What you will do
Count each line below that has "there" anywhere in it. Answer with the total alone.

Raw data
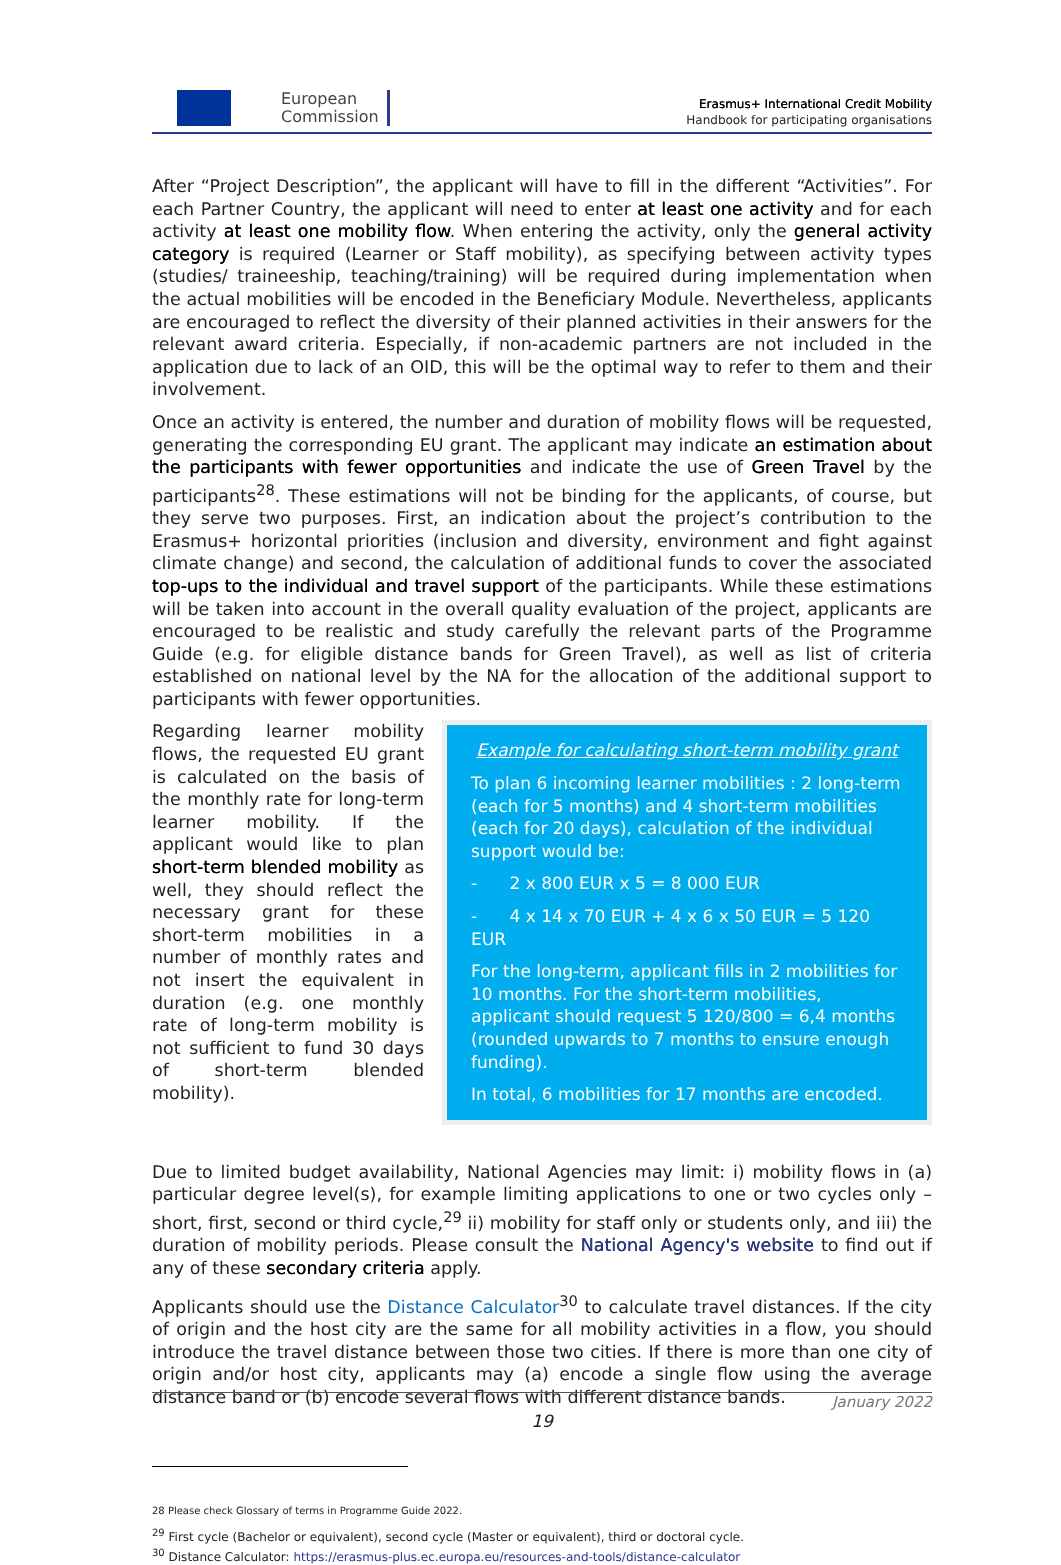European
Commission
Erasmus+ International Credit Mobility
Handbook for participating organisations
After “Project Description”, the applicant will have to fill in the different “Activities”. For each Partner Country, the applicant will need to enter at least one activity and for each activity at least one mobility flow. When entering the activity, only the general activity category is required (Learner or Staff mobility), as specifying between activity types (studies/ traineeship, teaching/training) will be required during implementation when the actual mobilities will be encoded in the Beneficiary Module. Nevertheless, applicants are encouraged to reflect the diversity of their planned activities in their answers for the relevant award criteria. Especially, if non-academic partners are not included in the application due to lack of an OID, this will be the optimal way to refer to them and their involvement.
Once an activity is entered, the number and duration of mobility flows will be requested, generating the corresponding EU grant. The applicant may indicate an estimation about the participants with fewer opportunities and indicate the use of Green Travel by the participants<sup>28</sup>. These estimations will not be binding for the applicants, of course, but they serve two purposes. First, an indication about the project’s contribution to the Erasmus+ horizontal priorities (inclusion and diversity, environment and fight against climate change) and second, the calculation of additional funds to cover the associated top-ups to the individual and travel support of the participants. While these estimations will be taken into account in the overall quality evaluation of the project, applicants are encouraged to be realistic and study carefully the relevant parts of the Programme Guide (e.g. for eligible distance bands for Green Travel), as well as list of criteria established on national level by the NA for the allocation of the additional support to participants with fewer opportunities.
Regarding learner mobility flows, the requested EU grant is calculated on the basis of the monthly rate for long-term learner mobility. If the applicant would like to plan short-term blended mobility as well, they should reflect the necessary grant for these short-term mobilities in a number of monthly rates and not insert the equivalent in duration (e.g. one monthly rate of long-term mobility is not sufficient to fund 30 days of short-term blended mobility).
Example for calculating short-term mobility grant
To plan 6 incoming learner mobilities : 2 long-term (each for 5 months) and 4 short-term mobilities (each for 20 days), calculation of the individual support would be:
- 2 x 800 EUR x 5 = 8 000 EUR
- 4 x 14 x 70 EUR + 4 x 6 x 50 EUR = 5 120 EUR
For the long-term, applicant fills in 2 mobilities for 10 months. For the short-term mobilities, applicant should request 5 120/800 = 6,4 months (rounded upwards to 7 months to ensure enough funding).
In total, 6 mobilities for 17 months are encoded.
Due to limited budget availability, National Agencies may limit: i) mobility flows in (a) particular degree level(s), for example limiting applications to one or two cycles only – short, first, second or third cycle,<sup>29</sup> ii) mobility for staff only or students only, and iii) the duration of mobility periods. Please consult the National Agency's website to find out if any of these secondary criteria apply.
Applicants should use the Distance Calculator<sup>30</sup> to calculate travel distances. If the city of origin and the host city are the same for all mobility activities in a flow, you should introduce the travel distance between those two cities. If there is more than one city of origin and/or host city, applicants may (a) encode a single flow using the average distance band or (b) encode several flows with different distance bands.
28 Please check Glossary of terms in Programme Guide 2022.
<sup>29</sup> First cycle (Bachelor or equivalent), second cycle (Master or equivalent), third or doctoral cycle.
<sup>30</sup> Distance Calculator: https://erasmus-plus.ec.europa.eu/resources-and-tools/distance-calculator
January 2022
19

---

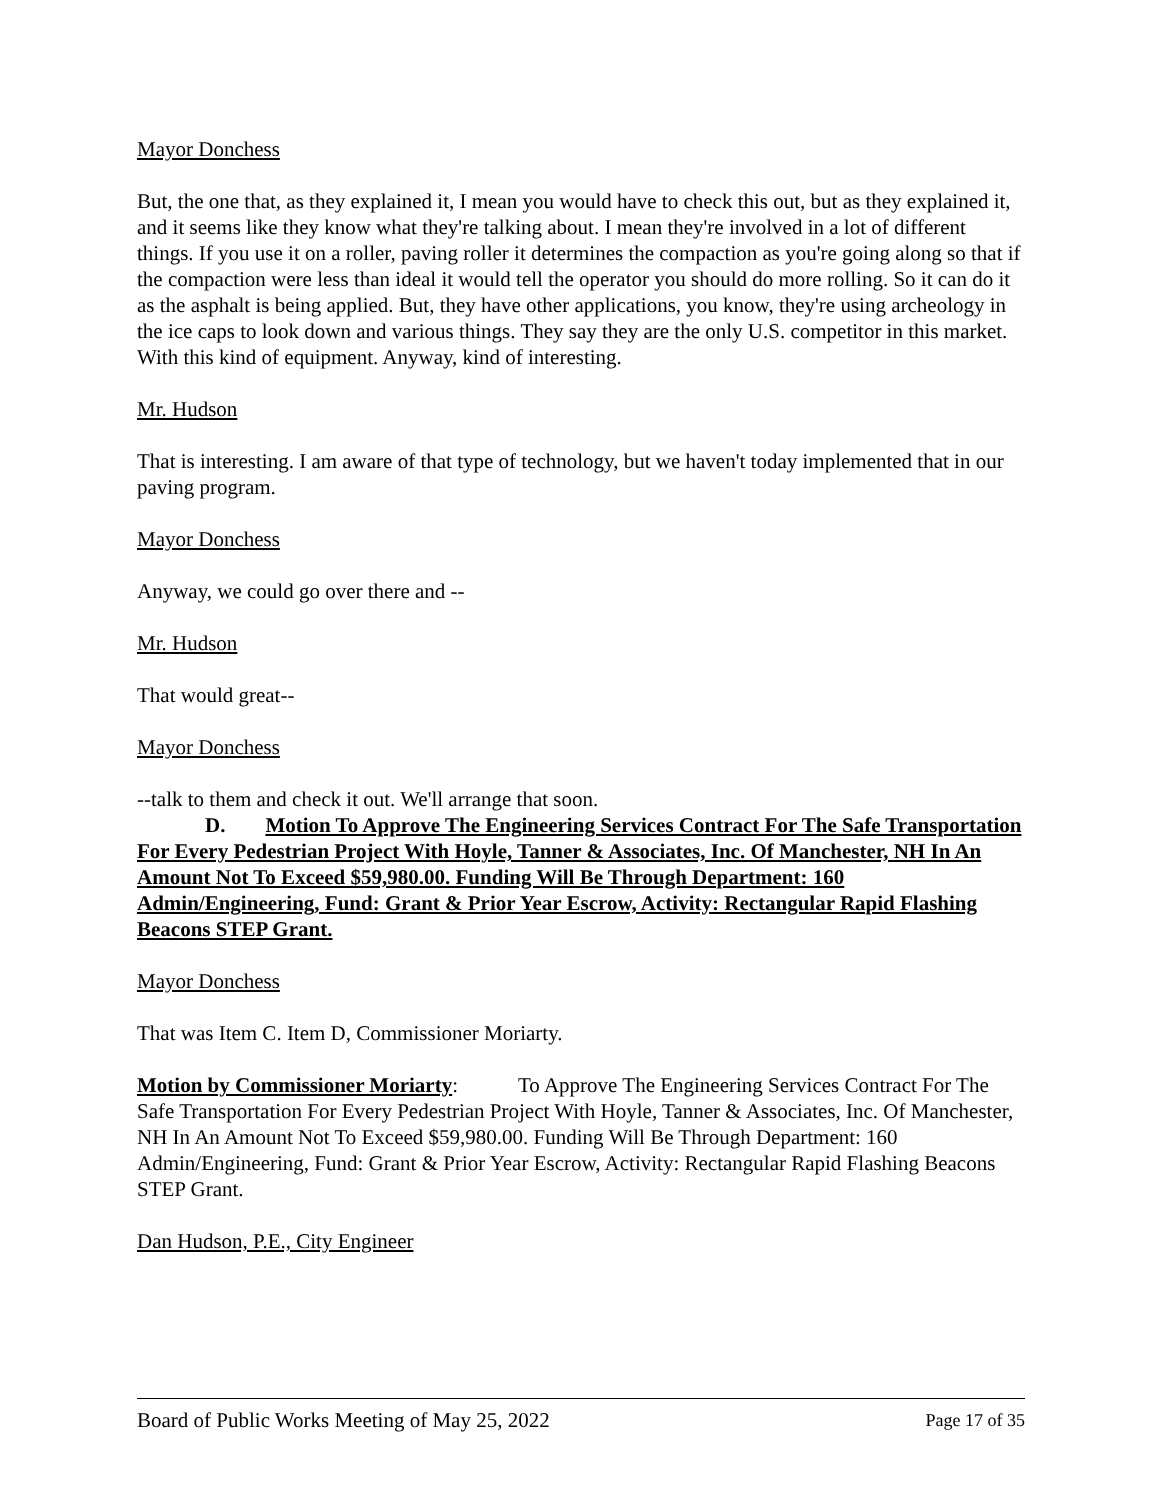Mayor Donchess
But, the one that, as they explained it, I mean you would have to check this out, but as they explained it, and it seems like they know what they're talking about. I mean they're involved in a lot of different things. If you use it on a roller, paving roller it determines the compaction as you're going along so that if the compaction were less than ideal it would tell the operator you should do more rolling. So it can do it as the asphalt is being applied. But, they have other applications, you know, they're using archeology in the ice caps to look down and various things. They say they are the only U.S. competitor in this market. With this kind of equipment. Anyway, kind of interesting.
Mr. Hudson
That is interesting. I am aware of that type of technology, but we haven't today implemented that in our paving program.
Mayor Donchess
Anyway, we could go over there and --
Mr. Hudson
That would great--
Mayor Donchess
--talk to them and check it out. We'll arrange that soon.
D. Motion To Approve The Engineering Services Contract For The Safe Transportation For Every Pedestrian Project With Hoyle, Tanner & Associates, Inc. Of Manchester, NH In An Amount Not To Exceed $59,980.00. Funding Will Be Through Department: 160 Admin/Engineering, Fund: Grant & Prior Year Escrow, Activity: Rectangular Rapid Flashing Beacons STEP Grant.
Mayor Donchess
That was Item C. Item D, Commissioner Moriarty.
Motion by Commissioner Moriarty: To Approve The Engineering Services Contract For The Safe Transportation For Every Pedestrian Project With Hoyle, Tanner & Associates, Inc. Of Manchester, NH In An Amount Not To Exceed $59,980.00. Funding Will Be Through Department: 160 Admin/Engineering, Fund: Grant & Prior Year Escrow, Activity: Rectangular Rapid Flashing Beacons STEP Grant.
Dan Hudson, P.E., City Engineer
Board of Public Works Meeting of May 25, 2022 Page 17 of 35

Response for this exercise
2